> **EXERCISES**
• A. In the interview on green building below, condense the paragraph beginning "Since 2012, Hanley Wood" into two shorter sentences that keep its main facts.
• B. According to the interview on green building below, what position does Maureen Guttman hold at the Alliance to Save Energy?

> **TEXT**
Segment Open

What's more successful in moving an industry forward: Carrots or sticks? Or is a specific combination of the two?
Since 2012, Hanley Wood has consulted building and architecture experts under its Vision 2020 program to discuss the role of sustainability in the future of the design and construction industry between now and 2020. The consensus is that we must change the way we design, construct, and operate our buildings, and we must do it now. So what does this mean?
I recently chatted with Hanley Wood Sustainability Council members Steven Winter, FAIA, president of Steven Winter Associates, and co-lead of our Vision 2020 Energy Efficiency + Building Science section, and Maureen Guttman, AIA, vice president for buildings and utilities at the Alliance to Save Energy, executive director of the Building Codes Assistance Project, and our Vision 2020 Codes, Standards + Rating Systems section leader, to continue the roles of incentives and regulations in moving green building forward.
In our conversations so far this year, you’ve both discussed the role of incentives and regulations—or carrots and sticks—in green building and energy efficiency. How do you balance use of the two?
Steven Winter: Who is driving each of them? Codes are driven by different forces within the industry. Some people have vested interests because a tight code helps their business models. Some aspects are driven by health and safety. We want a building to be as healthy and as safe as possible, but when it comes to energy or the green aspect of a building code, it’s less of a health and safety issue and more of a public benefit issue. What justifies tightening or strengthening those areas? I don’t think that’s been clarified.

Segment Closed

> **DATASET CONTENT**
Segment Open

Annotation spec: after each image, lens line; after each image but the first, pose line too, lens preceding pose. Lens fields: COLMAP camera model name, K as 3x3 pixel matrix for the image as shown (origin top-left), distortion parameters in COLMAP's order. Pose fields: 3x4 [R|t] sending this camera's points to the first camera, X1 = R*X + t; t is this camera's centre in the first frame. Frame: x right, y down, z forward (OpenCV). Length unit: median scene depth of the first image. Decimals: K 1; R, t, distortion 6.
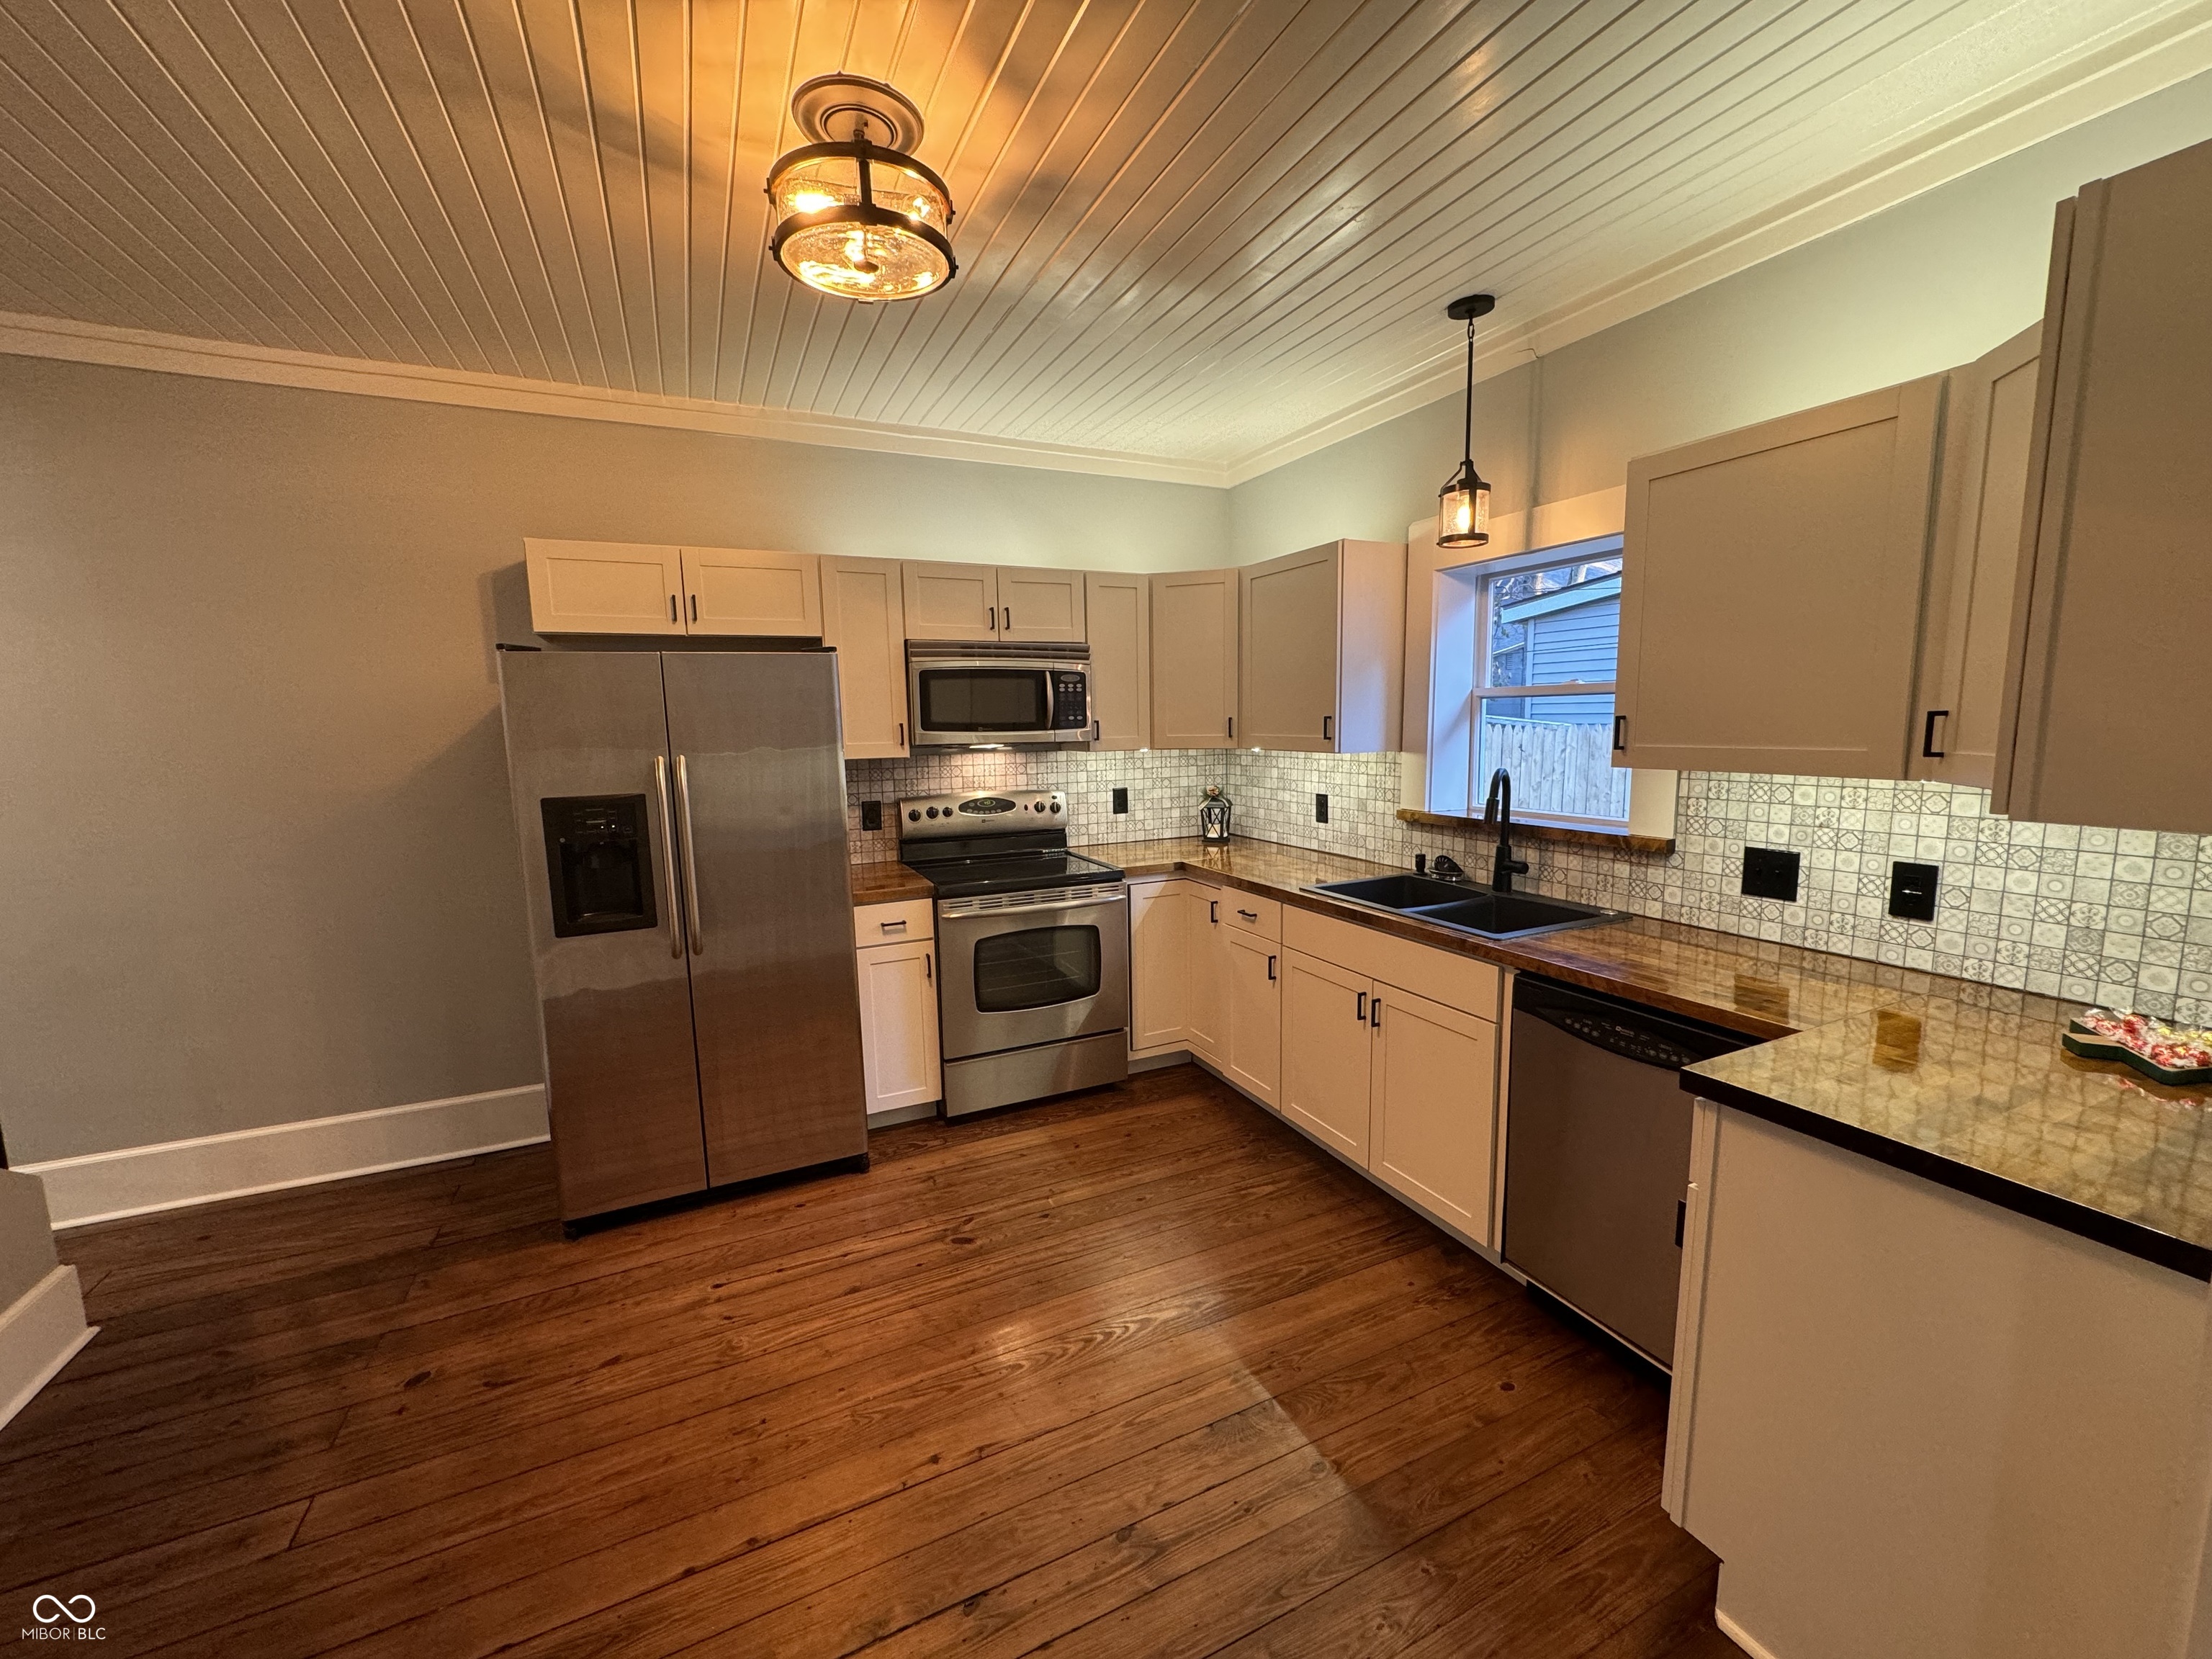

Segment Closed

> **ANSWERS BY ITEM NUMBER**
• A. Since 2012, Hanley Wood's Vision 2020 program has brought together building and architecture experts to discuss how sustainability will shape the design and construction industry through 2020. They agree that the way buildings are designed, constructed, and operated must change, and that the change must happen now.

• B. She is vice president for buildings and utilities.